> **WHAT YOU SHOULD DO**
Continue the article on vibe coding, starting after its final line, the second "What Is Vibe Coding?" heading.

> **PAGE EXCERPT**
/---

Vibe Coding: The Controversial New Way to Build Software with AI


- Premium Results
- Publish articles on SitePoint
- Daily curated jobs
- Learning Paths
- Discounts to dev tools
7 Day Free Trial. Cancel Anytime.
What Is Vibe Coding?
Vibe coding is an AI-assisted development workflow where the developer describes desired functionality in natural language, an AI model generates the implementation code, and the developer iterates by running the output and feeding errors back as prompts. Unlike traditional autocomplete tools, the AI leads implementation while the human leads intent, review, and architectural decisions.
Vibe coding has become one of the most polarizing terms in software development since Andrej Karpathy coined it in February 2025. The concept is straightforward: describe what you want in natural language, let an AI generate the code, accept the output, run it, and iterate by feel. No line-by-line authorship. No deep reading of every function. Just vibes. For some engineers, this represents a genuine productivity breakthrough. For others, it is a recipe for unmaintainable, insecure software shipped by people who never understood what they built. The truth, as usual, sits somewhere in the middle, and the specifics matter far more than the hot takes.
Table of Contents
- What Is Vibe Coding?
- The Tools Powering Vibe Coding
- Vibe Coding in Practice: A Hands-On Walkthrough
- When Vibe Coding Works and When It Doesn't
- Best Practices for Responsible Vibe Coding
- The Bigger Picture: What Vibe Coding Means for Developers
What Is Vibe Coding?

\---

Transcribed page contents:
/---

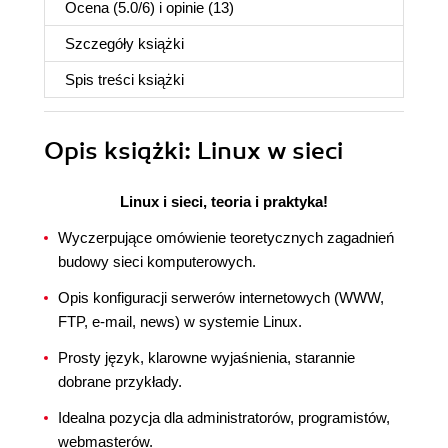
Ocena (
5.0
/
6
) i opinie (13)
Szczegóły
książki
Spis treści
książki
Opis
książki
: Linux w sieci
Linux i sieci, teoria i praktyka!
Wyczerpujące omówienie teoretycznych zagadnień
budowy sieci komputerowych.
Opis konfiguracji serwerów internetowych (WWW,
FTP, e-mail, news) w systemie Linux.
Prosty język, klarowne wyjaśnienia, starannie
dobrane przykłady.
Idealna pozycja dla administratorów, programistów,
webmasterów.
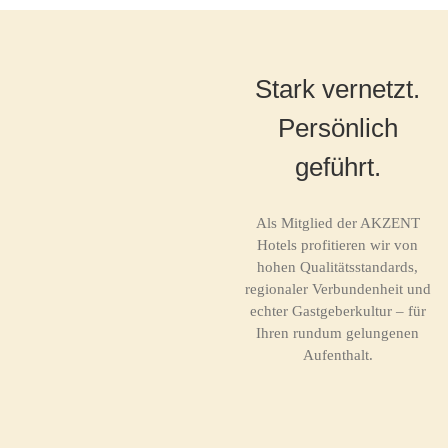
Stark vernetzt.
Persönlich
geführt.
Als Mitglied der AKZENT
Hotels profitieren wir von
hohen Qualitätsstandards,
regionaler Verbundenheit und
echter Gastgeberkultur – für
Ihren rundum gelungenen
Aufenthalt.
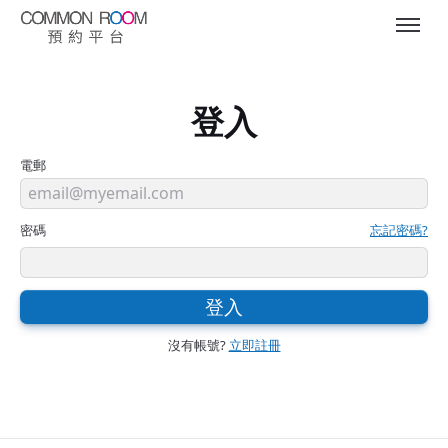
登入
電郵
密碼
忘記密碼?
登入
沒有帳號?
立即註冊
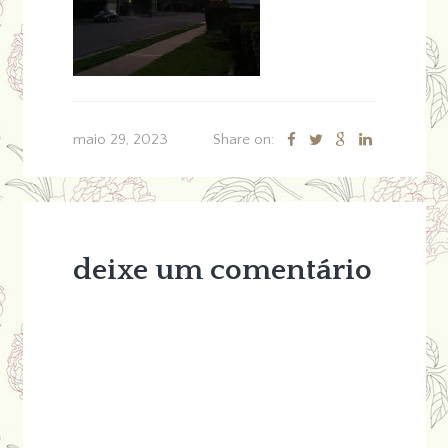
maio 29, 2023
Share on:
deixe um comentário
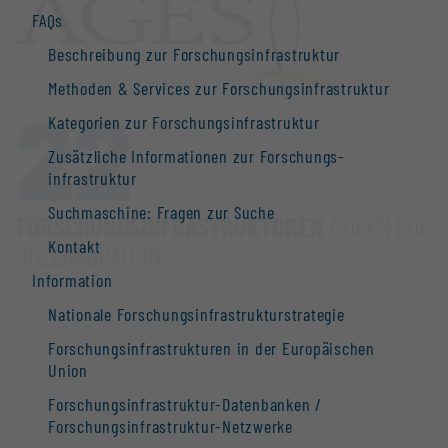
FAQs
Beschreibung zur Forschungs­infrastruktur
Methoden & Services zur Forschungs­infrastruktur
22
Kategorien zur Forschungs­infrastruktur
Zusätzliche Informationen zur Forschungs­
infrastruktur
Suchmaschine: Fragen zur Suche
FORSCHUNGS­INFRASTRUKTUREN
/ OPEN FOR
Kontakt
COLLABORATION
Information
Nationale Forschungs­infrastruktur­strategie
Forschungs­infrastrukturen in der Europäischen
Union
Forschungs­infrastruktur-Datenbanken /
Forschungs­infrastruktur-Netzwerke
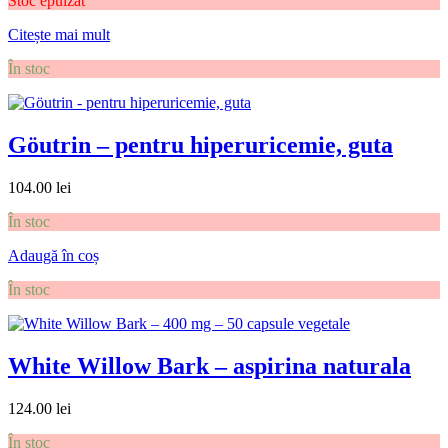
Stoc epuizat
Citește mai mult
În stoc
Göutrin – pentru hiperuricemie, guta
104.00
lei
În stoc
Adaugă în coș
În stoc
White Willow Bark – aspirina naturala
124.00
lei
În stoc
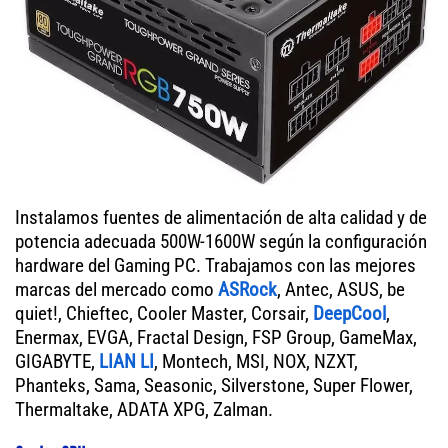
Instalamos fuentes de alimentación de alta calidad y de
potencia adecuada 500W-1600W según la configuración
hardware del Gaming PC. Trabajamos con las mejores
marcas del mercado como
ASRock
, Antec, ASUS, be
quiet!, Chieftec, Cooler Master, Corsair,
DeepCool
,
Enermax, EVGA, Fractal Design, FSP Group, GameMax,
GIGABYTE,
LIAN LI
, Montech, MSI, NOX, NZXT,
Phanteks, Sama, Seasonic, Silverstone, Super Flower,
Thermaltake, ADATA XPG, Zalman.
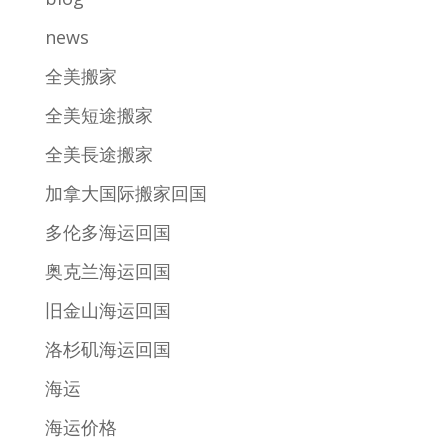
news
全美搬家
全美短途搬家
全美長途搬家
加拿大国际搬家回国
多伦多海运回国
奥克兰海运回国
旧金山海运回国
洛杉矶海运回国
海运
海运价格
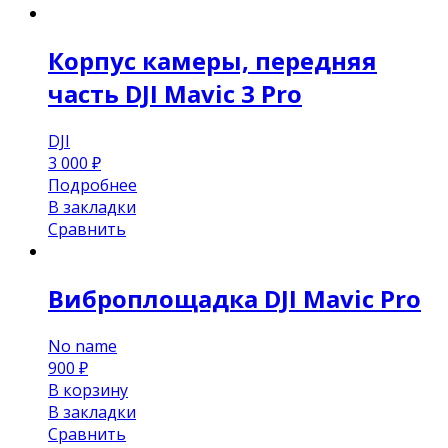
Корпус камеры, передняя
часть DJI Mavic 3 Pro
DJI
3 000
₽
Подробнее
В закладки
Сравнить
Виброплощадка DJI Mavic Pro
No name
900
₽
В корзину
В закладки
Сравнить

\---

> **EXERCISE ANSWER**
Origin of the Term
Karpathy, the former head of AI at Tesla and a founding researcher at OpenAI, posted about vibe coding in early February 2025. His description was deliberately informal: he talked about surrendering to the vibes of the AI, accepting code suggestions wholesale, running the result, and pasting errors back into the prompt when things broke. The philosophy is less about carefully crafting software and more about steering an AI toward a working outcome through iterative natural language conversation.
This is fundamentally different from the AI-assisted coding most developers already use. GitHub Copilot's inline suggestions, for instance, operate as sophisticated autocomplete. The developer remains the author. Copilot fills in gaps. Vibe coding flips that relationship. The AI becomes the primary author, and the developer becomes the director, reviewer, and sometimes just the person pressing "accept."
The Spectrum of AI-Assisted Development
It helps to think of AI involvement in coding as a spectrum with roughly four levels.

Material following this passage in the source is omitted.